From the line that contains "現代精神分析基礎講座、第５巻 治療論と疾病" down to the last line of the data below, transcribe every line exactly.

· · · · · · ·

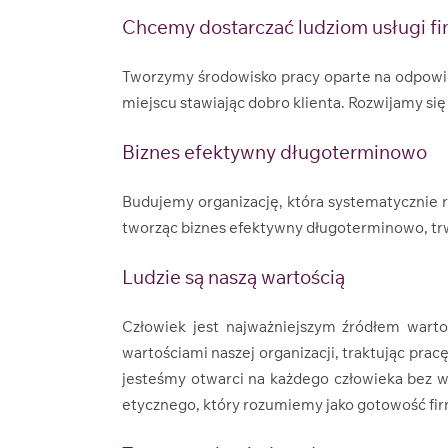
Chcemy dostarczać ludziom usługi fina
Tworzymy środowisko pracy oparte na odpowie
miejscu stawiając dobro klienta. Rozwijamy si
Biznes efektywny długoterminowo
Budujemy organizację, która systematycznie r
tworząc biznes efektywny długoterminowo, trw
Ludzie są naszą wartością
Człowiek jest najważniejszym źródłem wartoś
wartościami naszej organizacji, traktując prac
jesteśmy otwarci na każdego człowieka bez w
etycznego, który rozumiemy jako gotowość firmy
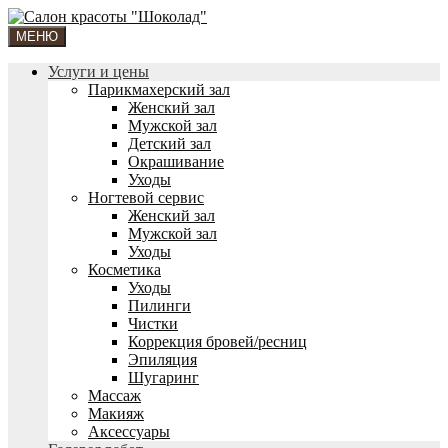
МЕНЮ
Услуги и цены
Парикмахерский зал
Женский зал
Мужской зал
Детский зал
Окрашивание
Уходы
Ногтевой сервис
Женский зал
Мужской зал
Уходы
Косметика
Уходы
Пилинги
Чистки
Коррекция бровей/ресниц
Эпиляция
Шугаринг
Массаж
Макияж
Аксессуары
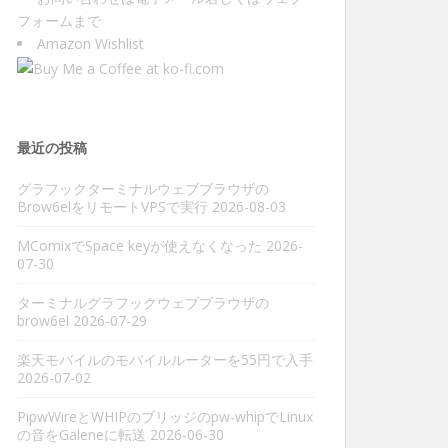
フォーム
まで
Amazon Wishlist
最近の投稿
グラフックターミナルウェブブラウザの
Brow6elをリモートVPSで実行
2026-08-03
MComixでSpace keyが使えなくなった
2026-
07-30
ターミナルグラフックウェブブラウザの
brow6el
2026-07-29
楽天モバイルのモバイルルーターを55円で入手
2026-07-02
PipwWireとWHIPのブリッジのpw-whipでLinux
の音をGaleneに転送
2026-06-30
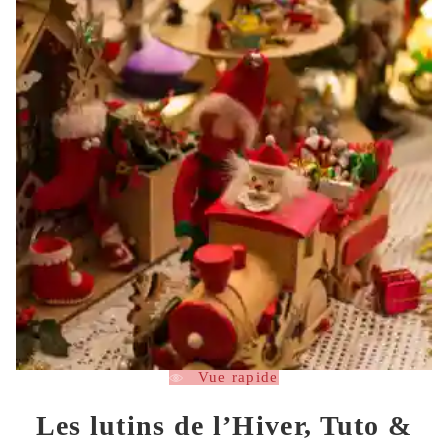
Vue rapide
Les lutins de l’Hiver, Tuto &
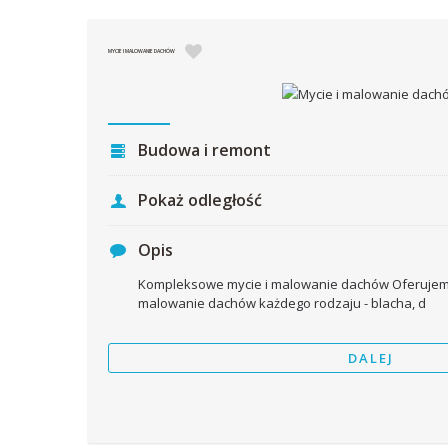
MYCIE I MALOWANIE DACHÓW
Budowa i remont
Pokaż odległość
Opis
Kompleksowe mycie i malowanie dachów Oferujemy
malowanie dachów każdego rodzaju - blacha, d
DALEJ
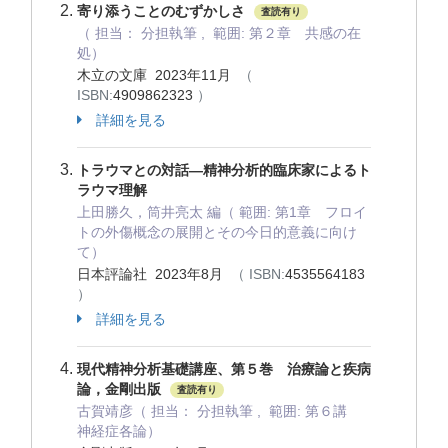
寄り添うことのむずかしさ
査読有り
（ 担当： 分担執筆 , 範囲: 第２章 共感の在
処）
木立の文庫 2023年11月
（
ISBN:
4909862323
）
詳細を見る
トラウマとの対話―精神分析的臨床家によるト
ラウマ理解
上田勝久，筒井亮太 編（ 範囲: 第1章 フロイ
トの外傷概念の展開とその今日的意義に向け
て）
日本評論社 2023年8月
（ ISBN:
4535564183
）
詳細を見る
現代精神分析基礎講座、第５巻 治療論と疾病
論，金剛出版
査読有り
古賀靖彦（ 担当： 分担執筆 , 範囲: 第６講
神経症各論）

· · · · · · ·

→ Solution:
現代精神分析基礎講座、第５巻 治療論と疾病
論，金剛出版
査読有り
古賀靖彦（ 担当： 分担執筆 , 範囲: 第６講
神経症各論）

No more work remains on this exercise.